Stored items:
== Segment start ==
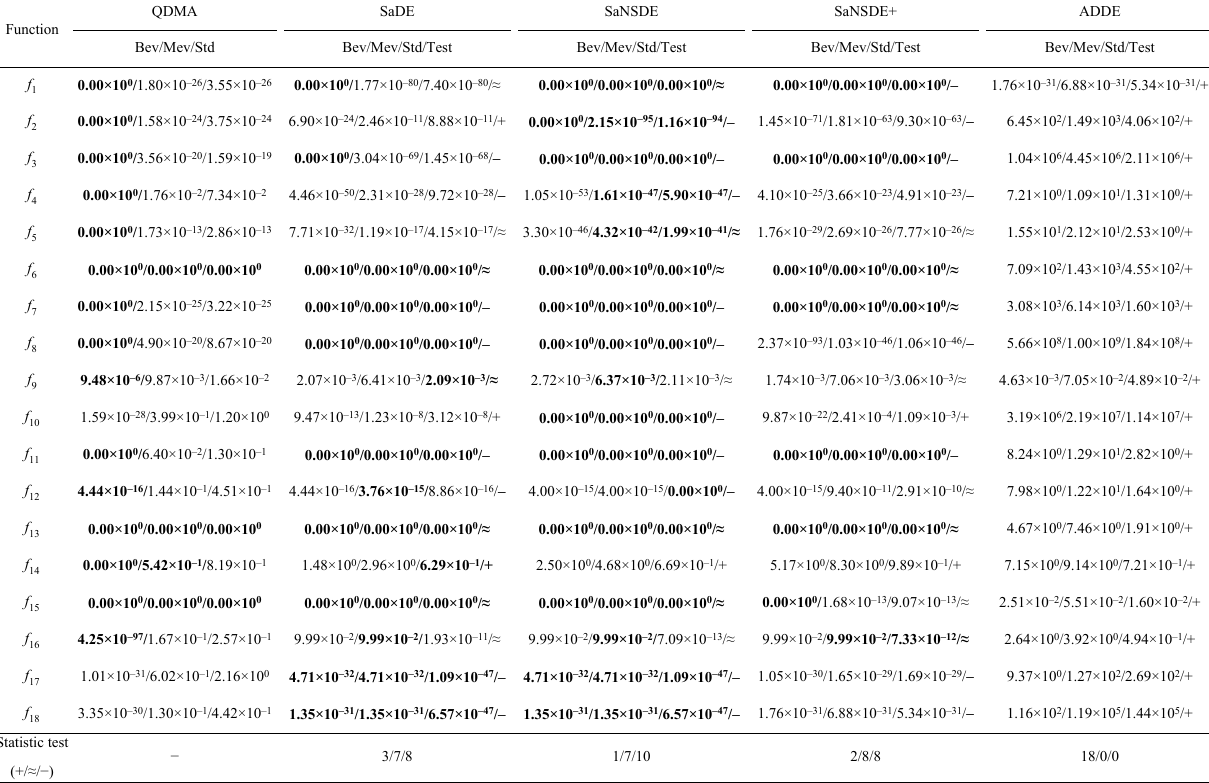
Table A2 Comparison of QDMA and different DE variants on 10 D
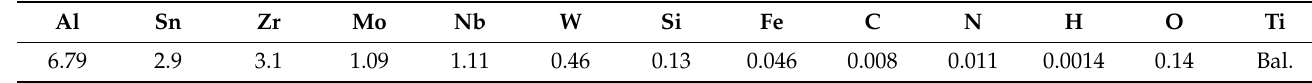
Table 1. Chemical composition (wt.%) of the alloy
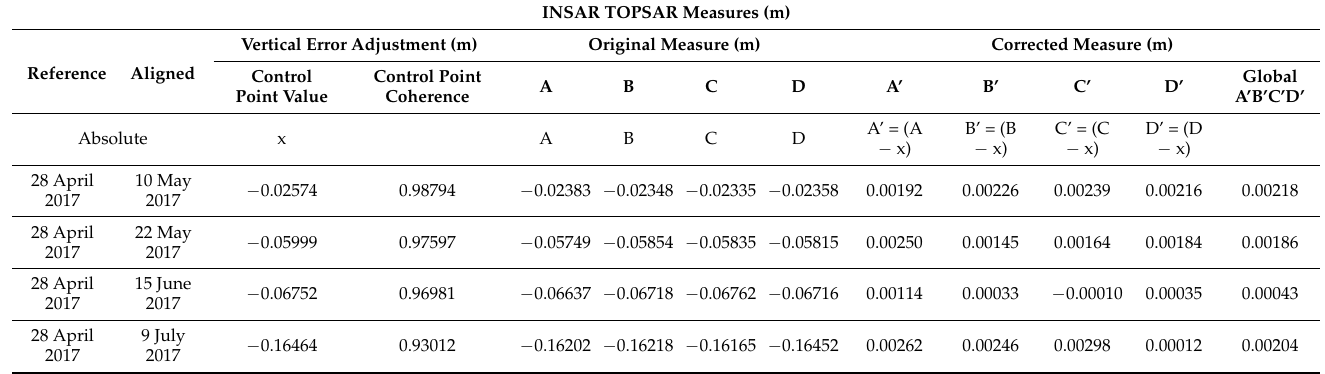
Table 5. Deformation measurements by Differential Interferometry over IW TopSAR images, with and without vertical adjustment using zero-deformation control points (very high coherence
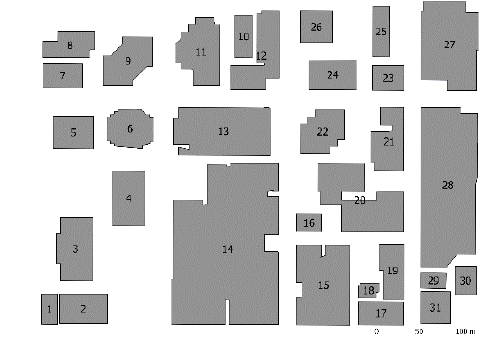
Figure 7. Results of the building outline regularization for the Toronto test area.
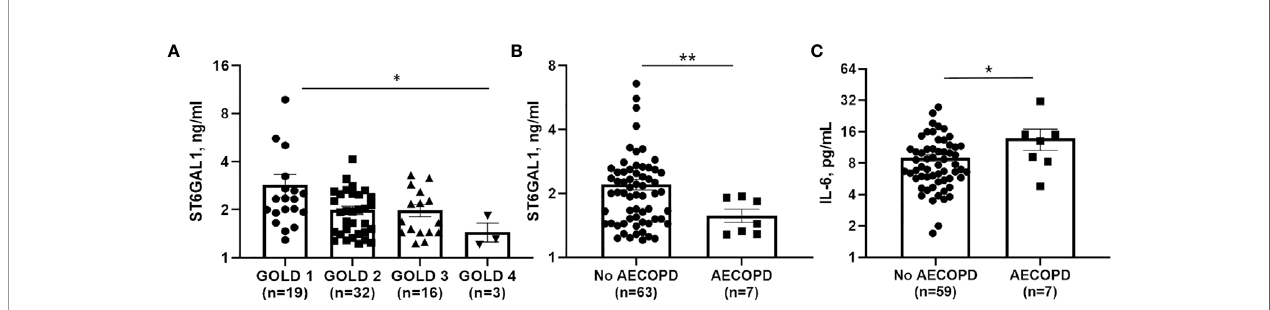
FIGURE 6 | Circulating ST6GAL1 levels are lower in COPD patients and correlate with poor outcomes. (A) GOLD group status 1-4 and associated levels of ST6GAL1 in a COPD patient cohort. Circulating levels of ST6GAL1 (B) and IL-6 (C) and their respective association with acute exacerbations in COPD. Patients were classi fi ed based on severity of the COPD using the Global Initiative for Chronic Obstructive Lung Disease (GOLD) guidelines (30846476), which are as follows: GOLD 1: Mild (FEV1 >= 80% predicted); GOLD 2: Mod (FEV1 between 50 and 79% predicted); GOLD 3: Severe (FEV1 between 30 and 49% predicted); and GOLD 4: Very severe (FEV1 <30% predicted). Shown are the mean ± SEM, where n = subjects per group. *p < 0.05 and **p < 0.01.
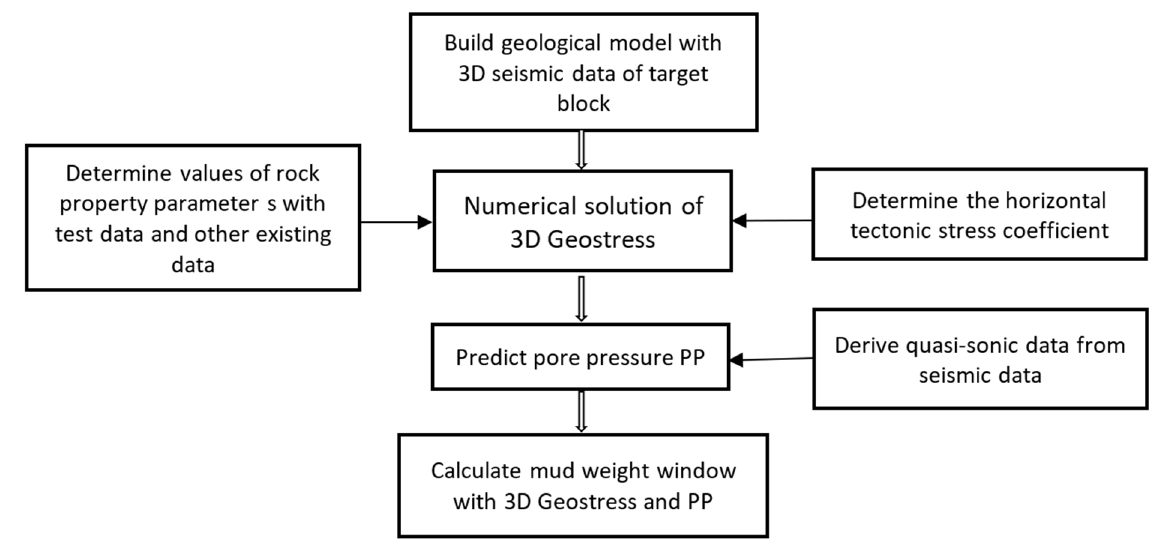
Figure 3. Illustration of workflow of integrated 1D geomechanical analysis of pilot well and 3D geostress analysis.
== Segment end ==
**Work to be completed**. Write out every record exactly. Leave the pictures out.

**Task output**.
Table A2 Comparison of QDMA and different DE variants on 10 D
Table 1. Chemical composition (wt.%) of the alloy
Table 5. Deformation measurements by Differential Interferometry over IW TopSAR images, with and without vertical adjustment using zero-deformation control points (very high coherence
Figure 7. Results of the building outline regularization for the Toronto test area.
FIGURE 6 | Circulating ST6GAL1 levels are lower in COPD patients and correlate with poor outcomes. (A) GOLD group status 1-4 and associated levels of ST6GAL1 in a COPD patient cohort. Circulating levels of ST6GAL1 (B) and IL-6 (C) and their respective association with acute exacerbations in COPD. Patients were classi fi ed based on severity of the COPD using the Global Initiative for Chronic Obstructive Lung Disease (GOLD) guidelines (30846476), which are as follows: GOLD 1: Mild (FEV1 >= 80% predicted); GOLD 2: Mod (FEV1 between 50 and 79% predicted); GOLD 3: Severe (FEV1 between 30 and 49% predicted); and GOLD 4: Very severe (FEV1 <30% predicted). Shown are the mean ± SEM, where n = subjects per group. *p < 0.05 and **p < 0.01.
Figure 3. Illustration of workflow of integrated 1D geomechanical analysis of pilot well and 3D geostress analysis.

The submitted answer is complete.